I giudici della Seconda Corte di Assise di Appello di Roma hanno ridotto a poco meo di 11 anni la condanna di Gabriele Natale Hjorth, colpevole dell’efferato omicidio del Vice Brigadiere Mario Cerciello Rega, avvenuto nel luglio del 2019.
Una notizia che il SIC accoglie con il dovuto rispetto per l’autorità giudiziaria, ma anche con profondo turbamento.
In qualità di associazione sindacale legittimamente costituita, non possiamo sottrarci dall’esprime una valutazione critica in relazione alle ricadute che tale vicenda ha sui militari dell’Arma, sulla loro percezione della Giustizia e sull’effettiva sensazione di essere tutelati con cui affrontano il quotidiano servizio.
La sproporzione tra la gravità del fatto un omicidio brutale, a sangue freddo e l’entità della pena inflitta, lascia sgomenti.
È evidente a tutti, e a noi Carabinieri per primi, che la vita di un servitore dello Stato non può essere valutata con tale leggerezza.
Non si tratta di mettere in discussione l’ordinamento, ma di evidenziare l’impatto profondo che simili decisioni hanno sul senso di giustizia e sulla motivazione del personale in servizio.
Dietro quella divisa non c’era un bersaglio.
C’era un uomo. Un marito. Un figlio. Un padre.

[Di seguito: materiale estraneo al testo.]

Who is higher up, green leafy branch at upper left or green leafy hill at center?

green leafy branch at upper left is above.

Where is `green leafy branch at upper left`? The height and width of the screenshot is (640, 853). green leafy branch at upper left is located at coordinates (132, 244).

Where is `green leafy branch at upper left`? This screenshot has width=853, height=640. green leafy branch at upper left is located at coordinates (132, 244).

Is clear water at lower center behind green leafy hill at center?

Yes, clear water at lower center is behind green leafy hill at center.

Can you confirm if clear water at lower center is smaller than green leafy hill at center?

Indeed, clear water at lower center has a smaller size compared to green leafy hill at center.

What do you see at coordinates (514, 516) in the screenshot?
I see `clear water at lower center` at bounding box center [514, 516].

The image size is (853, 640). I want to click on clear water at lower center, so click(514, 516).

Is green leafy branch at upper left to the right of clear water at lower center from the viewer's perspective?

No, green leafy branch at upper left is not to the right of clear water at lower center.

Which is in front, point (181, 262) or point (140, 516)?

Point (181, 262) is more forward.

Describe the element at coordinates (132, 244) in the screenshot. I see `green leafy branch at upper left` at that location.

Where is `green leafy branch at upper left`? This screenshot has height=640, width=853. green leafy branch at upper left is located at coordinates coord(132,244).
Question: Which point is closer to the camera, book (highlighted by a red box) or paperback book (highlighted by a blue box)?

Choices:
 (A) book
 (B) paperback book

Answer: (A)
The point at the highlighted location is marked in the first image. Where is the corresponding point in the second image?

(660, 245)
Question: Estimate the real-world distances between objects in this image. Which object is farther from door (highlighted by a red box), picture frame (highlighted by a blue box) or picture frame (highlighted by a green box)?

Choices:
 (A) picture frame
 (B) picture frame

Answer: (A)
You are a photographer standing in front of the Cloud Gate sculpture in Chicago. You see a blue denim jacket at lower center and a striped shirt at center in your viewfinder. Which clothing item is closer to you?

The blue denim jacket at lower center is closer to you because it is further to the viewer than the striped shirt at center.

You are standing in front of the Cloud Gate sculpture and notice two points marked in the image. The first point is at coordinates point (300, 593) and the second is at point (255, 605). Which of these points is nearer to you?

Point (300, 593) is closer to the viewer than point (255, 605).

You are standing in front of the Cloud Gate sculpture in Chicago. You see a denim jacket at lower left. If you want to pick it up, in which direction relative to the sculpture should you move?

E nessun Carabiniere può essere trattato come un dettaglio giudiziario o un fatto archiviato dalla cronaca.
Il SIC esprime la sua più profonda vicinanza alla moglie, ai familiari e ai colleghi del Vice Brigadiere Cerciello Rega.
Ci stringiamo attorno a chi porta nel cuore quella notte maledetta, nella consapevolezza che il più grande miracolo per chi serve lo Stato è tornare vivo a casa e poter guardare i propri figli negli occhi.
Un diritto che a Mario è stato strappato per sempre.
Questa sentenza ci ricorda, ancora una volta, una verità che il SIC denuncia da tempo: i Carabinieri che vengono aggrediti e feriti sono lasciati lasciati soli, senza protezione adeguata, senza coperture sanitarie, senza tutele strutturali.
Per questo chiediamo al Governo, al Comando Generale e a tutte le Istituzioni
di dotare ogni Carabiniere di dispositivi di protezione individuale innovativi, certificati e realmente efficaci (giubbotti antitaglio, body-cam, spray difensivi, guanti tecnici);
di assumersi l’onere diretto delle spese mediche, psicologiche e riabilitative in caso di aggressione subita in servizio;
di porre fine all’indifferenza istituzionale, che ancora oggi costringe i militari a combattere a mani nude in un contesto sempre più violento e imprevedibile.
Chi indossa una divisa ha diritto alla sicurezza. Ha diritto alla vita. Ha diritto alla giustizia.
Il SIC continuerà, in ogni sede legittima, a battersi per la tutela e la dignità di tutti i Carabinieri.